## Activity A
Answer these questions using the book review.
(i) What does Esther know how to do?
(ii) Who aids Esther?
(iii) How does the review describe the prose?
## Activity B
Repeat the book review word for word, from "In this she’s" down to "between the words.".
## Activity C
List the things the book review says Esther doesn't know much about.

I have a lot of time for Esther, who doesn’t know much about the world at large, but knows how to cook. Who isn’t sure whether stories she’s heard are true or not, but is willing to learn. Who doesn’t know much about travelling backroads, or sedition, or revolution, but knows a good person, and tries hard to be one. Esther is a heroine whose discomfort, whose discoveries, we feel alongside her. We can see her struggle, see her rise up in the face of adversity, and cheer her on.  

In this she’s aided by a delightful cast of cheerful reprobates. They’re by turns hopeful, furious, conflicted, loving – and all the other complexities of the human experience. Gailey can write characters. They come to life before our eyes, with their own quiet stories, with their own hurts, their own needs, their own fierce passions and quiet tragedies. These are people; as they flow into Esther’s life, as they build something for her, with her, and as the wagon keeps rumbling down the trail, we see them as living, breathing souls, who just happen to be in a book. The prose that gets us there is concise yet rich, with a certain poetry living in the quiet spaces between the words.  

Which isn’t to say it isn’t also a bloody good story.

## Information shown
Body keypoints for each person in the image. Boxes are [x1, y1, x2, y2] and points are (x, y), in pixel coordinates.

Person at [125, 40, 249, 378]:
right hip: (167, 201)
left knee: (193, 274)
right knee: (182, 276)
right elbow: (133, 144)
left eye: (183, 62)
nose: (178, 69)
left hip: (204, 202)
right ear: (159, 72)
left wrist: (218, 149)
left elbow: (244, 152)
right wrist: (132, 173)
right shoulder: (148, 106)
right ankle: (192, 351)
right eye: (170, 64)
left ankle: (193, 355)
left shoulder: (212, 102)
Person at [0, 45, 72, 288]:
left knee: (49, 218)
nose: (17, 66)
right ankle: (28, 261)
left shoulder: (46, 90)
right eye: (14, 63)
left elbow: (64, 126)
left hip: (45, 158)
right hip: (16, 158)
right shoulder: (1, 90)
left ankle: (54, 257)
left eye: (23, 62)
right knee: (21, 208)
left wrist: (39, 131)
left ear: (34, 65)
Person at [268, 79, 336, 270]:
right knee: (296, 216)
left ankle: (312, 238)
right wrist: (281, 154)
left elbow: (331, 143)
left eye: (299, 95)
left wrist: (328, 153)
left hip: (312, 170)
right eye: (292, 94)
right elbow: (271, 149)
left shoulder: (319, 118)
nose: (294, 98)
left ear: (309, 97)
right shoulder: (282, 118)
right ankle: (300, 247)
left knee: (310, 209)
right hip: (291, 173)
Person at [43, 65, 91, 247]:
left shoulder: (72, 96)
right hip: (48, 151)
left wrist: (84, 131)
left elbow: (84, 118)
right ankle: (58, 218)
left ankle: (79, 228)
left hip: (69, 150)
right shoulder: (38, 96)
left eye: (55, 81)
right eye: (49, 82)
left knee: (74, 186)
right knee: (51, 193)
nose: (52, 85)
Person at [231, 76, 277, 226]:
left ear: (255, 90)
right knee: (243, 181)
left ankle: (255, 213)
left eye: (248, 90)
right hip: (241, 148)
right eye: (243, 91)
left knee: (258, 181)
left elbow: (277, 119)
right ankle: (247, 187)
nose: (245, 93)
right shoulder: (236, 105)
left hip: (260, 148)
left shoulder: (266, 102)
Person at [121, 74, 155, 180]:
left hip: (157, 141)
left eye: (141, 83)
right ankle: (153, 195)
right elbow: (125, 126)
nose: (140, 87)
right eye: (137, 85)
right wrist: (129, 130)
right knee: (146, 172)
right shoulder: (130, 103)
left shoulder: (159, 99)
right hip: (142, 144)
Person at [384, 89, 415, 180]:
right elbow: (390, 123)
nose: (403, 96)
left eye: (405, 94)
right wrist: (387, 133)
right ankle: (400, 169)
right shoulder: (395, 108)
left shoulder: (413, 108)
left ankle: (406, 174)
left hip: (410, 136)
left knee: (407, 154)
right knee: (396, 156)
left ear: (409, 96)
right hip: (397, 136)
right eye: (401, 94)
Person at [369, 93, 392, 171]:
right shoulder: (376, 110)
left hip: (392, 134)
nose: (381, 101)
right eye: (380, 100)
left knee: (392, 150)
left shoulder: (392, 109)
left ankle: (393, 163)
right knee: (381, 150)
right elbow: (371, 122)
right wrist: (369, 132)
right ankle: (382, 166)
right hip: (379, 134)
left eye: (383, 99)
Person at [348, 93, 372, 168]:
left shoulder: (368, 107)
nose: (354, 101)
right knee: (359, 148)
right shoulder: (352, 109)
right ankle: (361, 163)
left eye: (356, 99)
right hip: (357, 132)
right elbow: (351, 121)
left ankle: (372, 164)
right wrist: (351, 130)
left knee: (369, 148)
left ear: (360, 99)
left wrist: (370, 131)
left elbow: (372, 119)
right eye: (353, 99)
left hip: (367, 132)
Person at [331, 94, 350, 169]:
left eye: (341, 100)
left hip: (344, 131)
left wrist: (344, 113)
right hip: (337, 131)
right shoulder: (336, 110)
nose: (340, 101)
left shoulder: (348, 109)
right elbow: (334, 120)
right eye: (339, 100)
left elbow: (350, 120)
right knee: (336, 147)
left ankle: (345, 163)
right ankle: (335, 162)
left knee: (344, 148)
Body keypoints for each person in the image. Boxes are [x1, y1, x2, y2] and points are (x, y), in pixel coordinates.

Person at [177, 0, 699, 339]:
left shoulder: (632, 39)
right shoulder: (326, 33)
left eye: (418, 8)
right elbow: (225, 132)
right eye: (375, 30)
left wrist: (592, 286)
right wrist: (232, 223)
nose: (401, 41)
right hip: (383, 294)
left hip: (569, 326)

## Task result A
(i) She knows how to cook.
(ii) A delightful cast of cheerful reprobates aids her.
(iii) It is concise yet rich, with a certain poetry living in the quiet spaces between the words.

## Task result B
In this she’s aided by a delightful cast of cheerful reprobates. They’re by turns hopeful, furious, conflicted, loving – and all the other complexities of the human experience. Gailey can write characters. They come to life before our eyes, with their own quiet stories, with their own hurts, their own needs, their own fierce passions and quiet tragedies. These are people; as they flow into Esther’s life, as they build something for her, with her, and as the wagon keeps rumbling down the trail, we see them as living, breathing souls, who just happen to be in a book. The prose that gets us there is concise yet rich, with a certain poetry living in the quiet spaces between the words.

## Task result C
- the world at large
- travelling backroads
- sedition
- revolution